Quand il pleut, les plantes n’ont pas spécialement besoin d’avertir leurs voisines ; la situation est générale. Si l’hormone gazeuse se propage dans l’air, je pense que c’est plutôt pour que tous les organes de la plante réagissent rapidement, même si ça se propage aux voisines. D’autre part, il y a souvent du vent en cas de pluie, donc les gaz risquent de ne pas arriver à l’endroit souhaité.
Une autre question est que, si la durée de réaction des plantes est tellement courte, est‐ce suffisant ? En effet, l’humidité des gouttes d’eau pouvant propager des attaques fongiques dure nettement plus après une pluie.
Qui plus est, il y a aussi des espèces, notamment tropicales, qui ont besoin d’une atmosphère chargée en humidité et qui poussent mieux en appartement si on pulvérise de l’eau régulièrement sur leurs feuilles.

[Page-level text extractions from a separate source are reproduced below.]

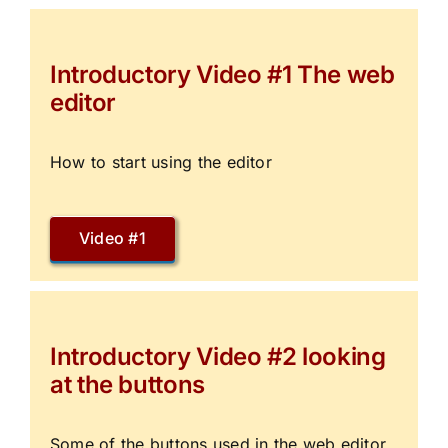
Introductory Video #1 The web
editor
How to start using the editor
Video #1
Introductory Video #2 looking
at the buttons
Some of the buttons used in the web editor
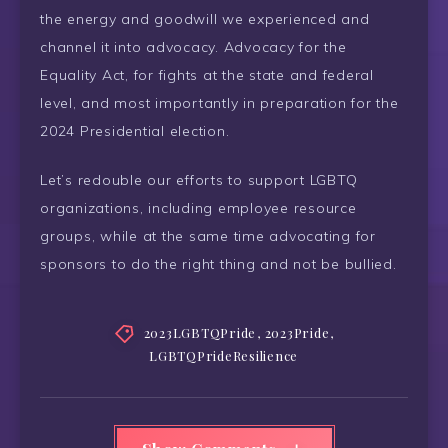
the energy and goodwill we experienced and
channel it into advocacy. Advocacy for the
Equality Act, for fights at the state and federal
level, and most importantly in preparation for the
2024 Presidential election.
Let’s redouble our efforts to support LGBTQ
organizations, including employee resource
groups, while at the same time advocating for
sponsors to do the right thing and not be bullied.
2023LGBTQPride
,
2023Pride
,
LGBTQPrideResilience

On sait désormais qu’il existe des champignons non seulement au niveau des racines, mais aussi dans les organes végétatifs (il y a des études en cours au MNHN de Paris). Quelle serait la différence entre ces champignons symbiotiques présents et l’anticipation d’un champignon pathogène ?
De plus, le terme « panique » est certainement excessif, pour ne pas dire anthropocentrique. Il y a des milliers de réactions chimiques qui se passent tout le temps en présence de normale de lumière, d’humidité, de la gravitation, du vent, des insectes, des champignons, et tout autant quand les mêmes conditions sont anormales, quand un stress se présente.
Une seule étude sur une seule espèce, en laboratoire et avec un pulvérisateur n’est malheureusement pas suffisante pour tirer une conclusion sur la vie réelle.